Dell, which was spreading itself too thin, Lusher added, will likely abandon the low-end consumer market in order to focus more on IT infrastructure and midsized organizations and governments.
And a more focused approach by Dell could mean better service and products in the markets they chose to be a part of. And now, he said, would be a good time for governments to approach Dell to try to get discounts or free extras like extended warranties or service credits.
“When governments buy IT infrastructure, they're making an investment for years and years and years, so they need the vendor to stay around to provide upgrade, support, warranty and additional products,” Lusher said. For this reason, he noted, some IT managers are worried about this change, but there is no reason to worry because Dell isn't going away.

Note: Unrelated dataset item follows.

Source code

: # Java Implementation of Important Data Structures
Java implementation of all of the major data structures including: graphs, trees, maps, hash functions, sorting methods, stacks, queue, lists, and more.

Some IT managers have even said they are optimistic about the change. The South Carolina Attorney General's office became a Dell customer in 2011 when Dell bought out the agency's existing storage solution vendor, Compellent. Though the agency is listed on Dell's website as a success story for its use of Dell Compellent products, any success the agency had didn't have anything to do with Dell, IT Director Sandee Sprang said. “I bought all my Compellent stuff from Compellent when they were private,” she said, adding that the quality of service provided by Dell has gotten worse over the past few years.
“I think I may be happy that they're [restructuring], because I've been so disappointed in the quality of the support that they've been able to provide," Sprang said. "I'm not sure if going back private is going to fix that, but they seem to do a better job when they were focused on one industry, instead of trying to manage as many as what they have now."
Sprang said she thinks Dell has a difficult time communicating internally because anytime she calls, she is routinely routed to five or six different departments before the right combination of people to help with the situation is figured out.
Investors expressed mixed reactions to the buyout, but Michael Dell wrote in a press release that this change would “open an exciting new chapter for Dell.”
And Lusher added that unless a government agency is buying a lot of low-end PCs from Dell, "they probably won't see much of a difference at all.”